* **THE PROBLEM**
Here the job is to repeat the listing exactly, but not the pictures in it.

* **THE DATA**
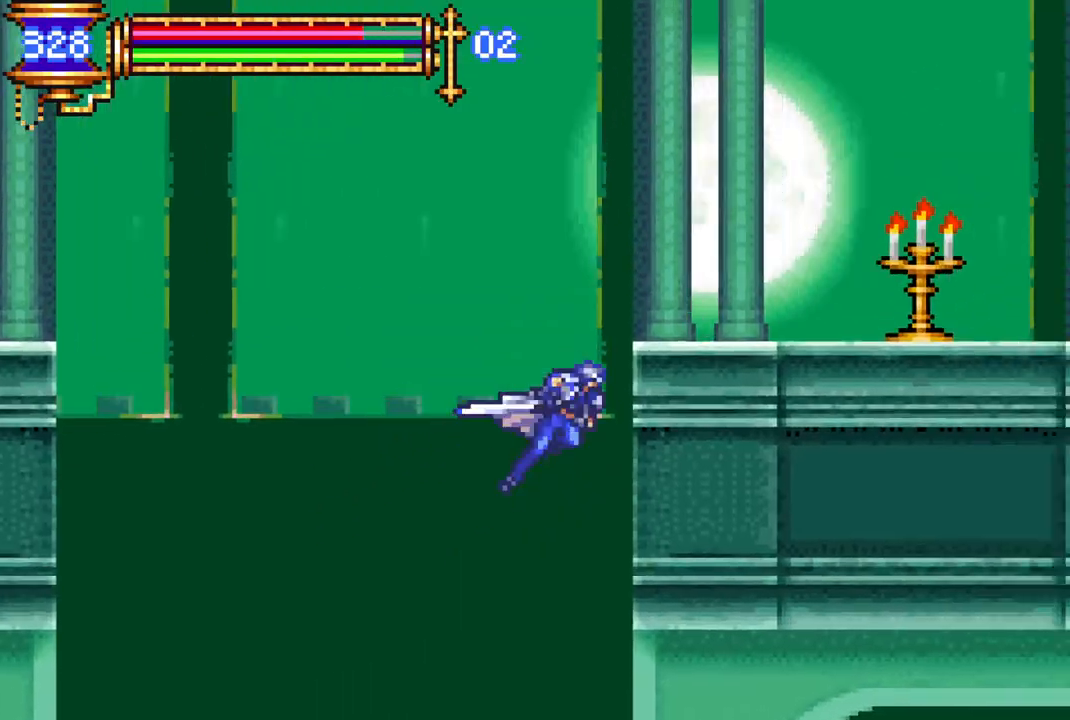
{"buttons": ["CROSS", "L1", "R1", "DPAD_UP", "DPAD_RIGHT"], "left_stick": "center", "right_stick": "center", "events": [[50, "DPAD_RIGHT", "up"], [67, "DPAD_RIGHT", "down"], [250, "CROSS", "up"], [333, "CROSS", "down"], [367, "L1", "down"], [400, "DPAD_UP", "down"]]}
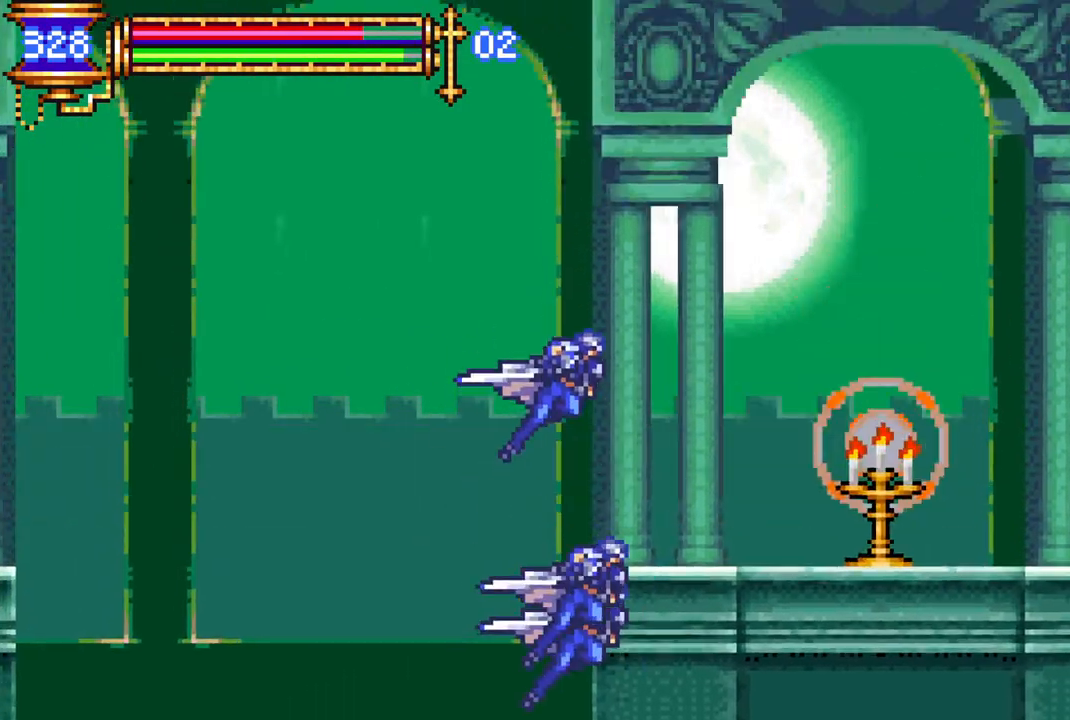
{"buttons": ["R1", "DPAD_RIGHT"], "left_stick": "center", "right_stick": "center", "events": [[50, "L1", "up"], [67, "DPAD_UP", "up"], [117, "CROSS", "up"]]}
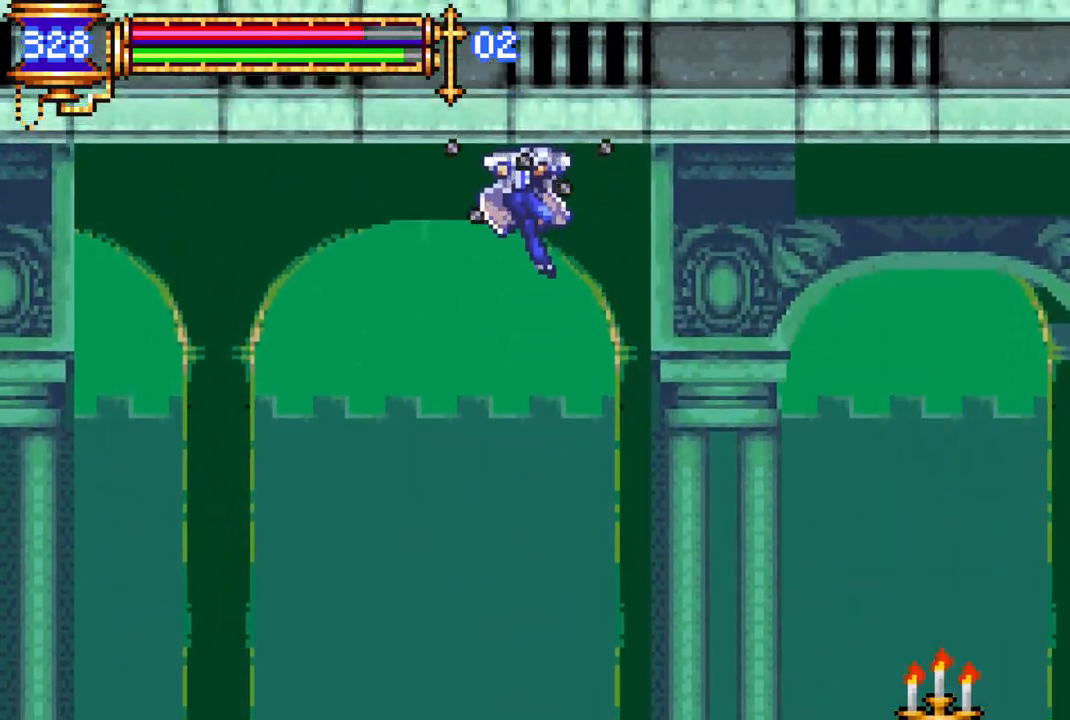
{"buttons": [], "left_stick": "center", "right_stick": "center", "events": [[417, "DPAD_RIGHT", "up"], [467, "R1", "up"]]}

* **RESPONSE BELOW**
{"buttons": ["CROSS", "L1", "R1", "DPAD_UP", "DPAD_RIGHT"], "left_stick": "center", "right_stick": "center", "events": [[50, "DPAD_RIGHT", "up"], [67, "DPAD_RIGHT", "down"], [250, "CROSS", "up"], [333, "CROSS", "down"], [367, "L1", "down"], [400, "DPAD_UP", "down"]]}
{"buttons": ["R1", "DPAD_RIGHT"], "left_stick": "center", "right_stick": "center", "events": [[50, "L1", "up"], [67, "DPAD_UP", "up"], [117, "CROSS", "up"]]}
{"buttons": [], "left_stick": "center", "right_stick": "center", "events": [[417, "DPAD_RIGHT", "up"], [467, "R1", "up"]]}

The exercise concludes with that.